### Your goal
For the material below, return exactly the lines starting at the one holding "battery cells. In" and ending at the one holding "at the Bridgestone", counting both as part of the range.

### Supplied data
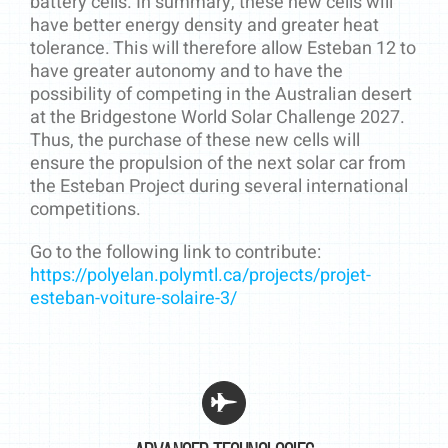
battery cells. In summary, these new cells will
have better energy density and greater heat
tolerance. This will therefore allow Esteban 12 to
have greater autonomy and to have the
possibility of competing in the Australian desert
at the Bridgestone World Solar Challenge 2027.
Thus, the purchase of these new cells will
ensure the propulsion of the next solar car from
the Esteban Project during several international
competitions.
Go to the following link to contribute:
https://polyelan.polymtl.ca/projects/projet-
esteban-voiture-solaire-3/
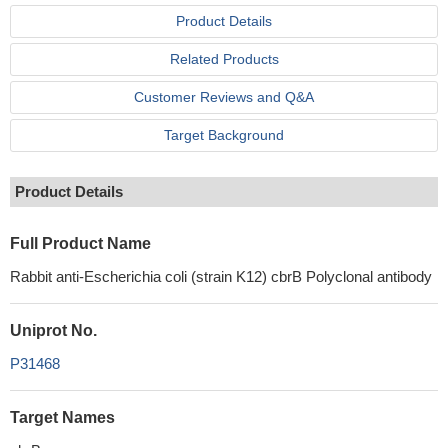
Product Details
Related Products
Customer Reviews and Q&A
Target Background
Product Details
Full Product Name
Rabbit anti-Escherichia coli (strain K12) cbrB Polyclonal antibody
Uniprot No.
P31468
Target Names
==
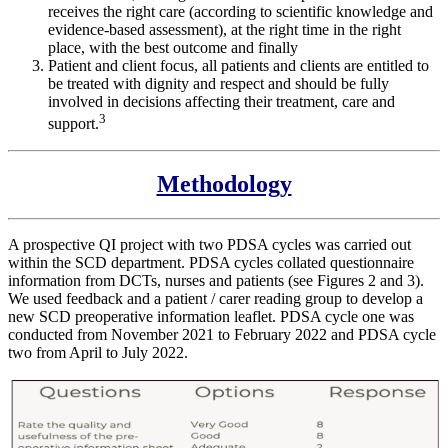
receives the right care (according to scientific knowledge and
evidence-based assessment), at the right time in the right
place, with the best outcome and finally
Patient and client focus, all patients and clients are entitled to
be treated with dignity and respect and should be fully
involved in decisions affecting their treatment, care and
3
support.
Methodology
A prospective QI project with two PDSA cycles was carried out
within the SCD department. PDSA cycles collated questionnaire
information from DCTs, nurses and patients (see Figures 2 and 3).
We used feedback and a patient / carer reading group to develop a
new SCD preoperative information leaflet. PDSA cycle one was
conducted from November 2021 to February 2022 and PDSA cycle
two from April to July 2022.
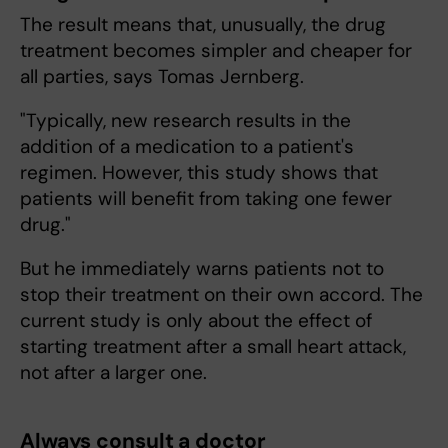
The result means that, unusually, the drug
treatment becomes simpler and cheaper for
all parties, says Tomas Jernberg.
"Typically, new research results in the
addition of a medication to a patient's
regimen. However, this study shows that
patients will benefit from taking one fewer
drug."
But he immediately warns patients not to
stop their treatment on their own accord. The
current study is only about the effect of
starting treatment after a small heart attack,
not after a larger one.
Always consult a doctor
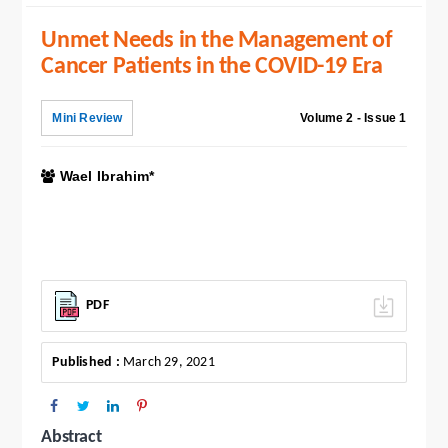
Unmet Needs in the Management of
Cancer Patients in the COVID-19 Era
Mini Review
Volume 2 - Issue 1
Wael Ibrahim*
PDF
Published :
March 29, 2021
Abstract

### Output of the task
battery cells. In summary, these new cells will
have better energy density and greater heat
tolerance. This will therefore allow Esteban 12 to
have greater autonomy and to have the
possibility of competing in the Australian desert
at the Bridgestone World Solar Challenge 2027.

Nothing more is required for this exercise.